## Exercise aim
Render every line of the items below as a Markdown table with the columns Row and Line. Number the rows consecutively and omit any blank lines.

## Provided material
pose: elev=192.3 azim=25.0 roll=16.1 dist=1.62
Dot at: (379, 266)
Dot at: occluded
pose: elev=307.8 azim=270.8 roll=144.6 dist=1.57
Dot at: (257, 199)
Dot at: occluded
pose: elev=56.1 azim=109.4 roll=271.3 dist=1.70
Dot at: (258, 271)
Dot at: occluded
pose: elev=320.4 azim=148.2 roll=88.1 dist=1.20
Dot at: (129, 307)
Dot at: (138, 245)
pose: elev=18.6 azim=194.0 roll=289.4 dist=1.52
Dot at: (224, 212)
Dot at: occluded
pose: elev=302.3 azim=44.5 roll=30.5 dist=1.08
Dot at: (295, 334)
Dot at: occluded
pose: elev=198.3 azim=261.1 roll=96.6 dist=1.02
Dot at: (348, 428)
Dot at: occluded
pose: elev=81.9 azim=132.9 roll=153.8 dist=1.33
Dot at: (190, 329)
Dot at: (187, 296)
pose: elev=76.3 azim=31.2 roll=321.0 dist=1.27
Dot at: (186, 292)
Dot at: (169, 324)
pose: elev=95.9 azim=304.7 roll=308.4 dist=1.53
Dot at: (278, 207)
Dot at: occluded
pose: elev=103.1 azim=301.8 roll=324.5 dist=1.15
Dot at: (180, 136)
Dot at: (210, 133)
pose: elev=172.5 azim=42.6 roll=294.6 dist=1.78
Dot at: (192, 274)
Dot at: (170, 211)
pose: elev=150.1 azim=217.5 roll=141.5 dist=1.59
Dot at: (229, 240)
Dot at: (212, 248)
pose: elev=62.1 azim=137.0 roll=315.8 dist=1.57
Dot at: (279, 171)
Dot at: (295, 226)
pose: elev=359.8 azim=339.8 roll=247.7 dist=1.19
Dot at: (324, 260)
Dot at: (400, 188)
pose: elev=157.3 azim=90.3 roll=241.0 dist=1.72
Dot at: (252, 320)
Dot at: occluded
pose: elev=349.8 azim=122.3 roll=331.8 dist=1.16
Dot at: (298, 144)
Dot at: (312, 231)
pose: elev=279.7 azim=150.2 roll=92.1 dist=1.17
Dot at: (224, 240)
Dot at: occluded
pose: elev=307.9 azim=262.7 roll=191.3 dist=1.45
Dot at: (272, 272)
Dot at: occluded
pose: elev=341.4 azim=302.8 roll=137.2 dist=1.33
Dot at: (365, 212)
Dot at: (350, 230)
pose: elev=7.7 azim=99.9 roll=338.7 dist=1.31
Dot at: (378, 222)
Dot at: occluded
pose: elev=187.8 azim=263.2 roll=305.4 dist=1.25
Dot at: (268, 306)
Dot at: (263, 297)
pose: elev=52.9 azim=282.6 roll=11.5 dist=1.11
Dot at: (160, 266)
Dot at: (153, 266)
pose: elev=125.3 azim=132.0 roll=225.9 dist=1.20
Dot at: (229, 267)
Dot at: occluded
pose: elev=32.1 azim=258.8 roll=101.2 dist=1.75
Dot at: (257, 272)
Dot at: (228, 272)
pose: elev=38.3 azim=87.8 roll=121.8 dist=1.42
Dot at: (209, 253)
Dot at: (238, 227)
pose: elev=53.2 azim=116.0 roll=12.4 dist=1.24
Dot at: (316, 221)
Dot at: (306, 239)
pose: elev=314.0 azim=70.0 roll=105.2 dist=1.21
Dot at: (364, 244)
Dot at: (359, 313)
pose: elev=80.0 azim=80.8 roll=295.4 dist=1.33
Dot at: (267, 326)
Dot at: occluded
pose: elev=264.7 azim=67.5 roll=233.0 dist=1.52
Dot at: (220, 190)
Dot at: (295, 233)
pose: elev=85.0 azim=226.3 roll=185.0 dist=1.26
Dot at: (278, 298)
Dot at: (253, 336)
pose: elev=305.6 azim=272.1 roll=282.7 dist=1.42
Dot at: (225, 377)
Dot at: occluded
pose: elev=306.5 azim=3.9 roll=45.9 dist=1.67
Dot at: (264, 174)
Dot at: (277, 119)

## Solution to this task
| Row | Line |
|---|---|
| 1 | pose: elev=192.3 azim=25.0 roll=16.1 dist=1.62 |
| 2 | Dot at: (379, 266) |
| 3 | Dot at: occluded |
| 4 | pose: elev=307.8 azim=270.8 roll=144.6 dist=1.57 |
| 5 | Dot at: (257, 199) |
| 6 | Dot at: occluded |
| 7 | pose: elev=56.1 azim=109.4 roll=271.3 dist=1.70 |
| 8 | Dot at: (258, 271) |
| 9 | Dot at: occluded |
| 10 | pose: elev=320.4 azim=148.2 roll=88.1 dist=1.20 |
| 11 | Dot at: (129, 307) |
| 12 | Dot at: (138, 245) |
| 13 | pose: elev=18.6 azim=194.0 roll=289.4 dist=1.52 |
| 14 | Dot at: (224, 212) |
| 15 | Dot at: occluded |
| 16 | pose: elev=302.3 azim=44.5 roll=30.5 dist=1.08 |
| 17 | Dot at: (295, 334) |
| 18 | Dot at: occluded |
| 19 | pose: elev=198.3 azim=261.1 roll=96.6 dist=1.02 |
| 20 | Dot at: (348, 428) |
| 21 | Dot at: occluded |
| 22 | pose: elev=81.9 azim=132.9 roll=153.8 dist=1.33 |
| 23 | Dot at: (190, 329) |
| 24 | Dot at: (187, 296) |
| 25 | pose: elev=76.3 azim=31.2 roll=321.0 dist=1.27 |
| 26 | Dot at: (186, 292) |
| 27 | Dot at: (169, 324) |
| 28 | pose: elev=95.9 azim=304.7 roll=308.4 dist=1.53 |
| 29 | Dot at: (278, 207) |
| 30 | Dot at: occluded |
| 31 | pose: elev=103.1 azim=301.8 roll=324.5 dist=1.15 |
| 32 | Dot at: (180, 136) |
| 33 | Dot at: (210, 133) |
| 34 | pose: elev=172.5 azim=42.6 roll=294.6 dist=1.78 |
| 35 | Dot at: (192, 274) |
| 36 | Dot at: (170, 211) |
| 37 | pose: elev=150.1 azim=217.5 roll=141.5 dist=1.59 |
| 38 | Dot at: (229, 240) |
| 39 | Dot at: (212, 248) |
| 40 | pose: elev=62.1 azim=137.0 roll=315.8 dist=1.57 |
| 41 | Dot at: (279, 171) |
| 42 | Dot at: (295, 226) |
| 43 | pose: elev=359.8 azim=339.8 roll=247.7 dist=1.19 |
| 44 | Dot at: (324, 260) |
| 45 | Dot at: (400, 188) |
| 46 | pose: elev=157.3 azim=90.3 roll=241.0 dist=1.72 |
| 47 | Dot at: (252, 320) |
| 48 | Dot at: occluded |
| 49 | pose: elev=349.8 azim=122.3 roll=331.8 dist=1.16 |
| 50 | Dot at: (298, 144) |
| 51 | Dot at: (312, 231) |
| 52 | pose: elev=279.7 azim=150.2 roll=92.1 dist=1.17 |
| 53 | Dot at: (224, 240) |
| 54 | Dot at: occluded |
| 55 | pose: elev=307.9 azim=262.7 roll=191.3 dist=1.45 |
| 56 | Dot at: (272, 272) |
| 57 | Dot at: occluded |
| 58 | pose: elev=341.4 azim=302.8 roll=137.2 dist=1.33 |
| 59 | Dot at: (365, 212) |
| 60 | Dot at: (350, 230) |
| 61 | pose: elev=7.7 azim=99.9 roll=338.7 dist=1.31 |
| 62 | Dot at: (378, 222) |
| 63 | Dot at: occluded |
| 64 | pose: elev=187.8 azim=263.2 roll=305.4 dist=1.25 |
| 65 | Dot at: (268, 306) |
| 66 | Dot at: (263, 297) |
| 67 | pose: elev=52.9 azim=282.6 roll=11.5 dist=1.11 |
| 68 | Dot at: (160, 266) |
| 69 | Dot at: (153, 266) |
| 70 | pose: elev=125.3 azim=132.0 roll=225.9 dist=1.20 |
| 71 | Dot at: (229, 267) |
| 72 | Dot at: occluded |
| 73 | pose: elev=32.1 azim=258.8 roll=101.2 dist=1.75 |
| 74 | Dot at: (257, 272) |
| 75 | Dot at: (228, 272) |
| 76 | pose: elev=38.3 azim=87.8 roll=121.8 dist=1.42 |
| 77 | Dot at: (209, 253) |
| 78 | Dot at: (238, 227) |
| 79 | pose: elev=53.2 azim=116.0 roll=12.4 dist=1.24 |
| 80 | Dot at: (316, 221) |
| 81 | Dot at: (306, 239) |
| 82 | pose: elev=314.0 azim=70.0 roll=105.2 dist=1.21 |
| 83 | Dot at: (364, 244) |
| 84 | Dot at: (359, 313) |
| 85 | pose: elev=80.0 azim=80.8 roll=295.4 dist=1.33 |
| 86 | Dot at: (267, 326) |
| 87 | Dot at: occluded |
| 88 | pose: elev=264.7 azim=67.5 roll=233.0 dist=1.52 |
| 89 | Dot at: (220, 190) |
| 90 | Dot at: (295, 233) |
| 91 | pose: elev=85.0 azim=226.3 roll=185.0 dist=1.26 |
| 92 | Dot at: (278, 298) |
| 93 | Dot at: (253, 336) |
| 94 | pose: elev=305.6 azim=272.1 roll=282.7 dist=1.42 |
| 95 | Dot at: (225, 377) |
| 96 | Dot at: occluded |
| 97 | pose: elev=306.5 azim=3.9 roll=45.9 dist=1.67 |
| 98 | Dot at: (264, 174) |
| 99 | Dot at: (277, 119) |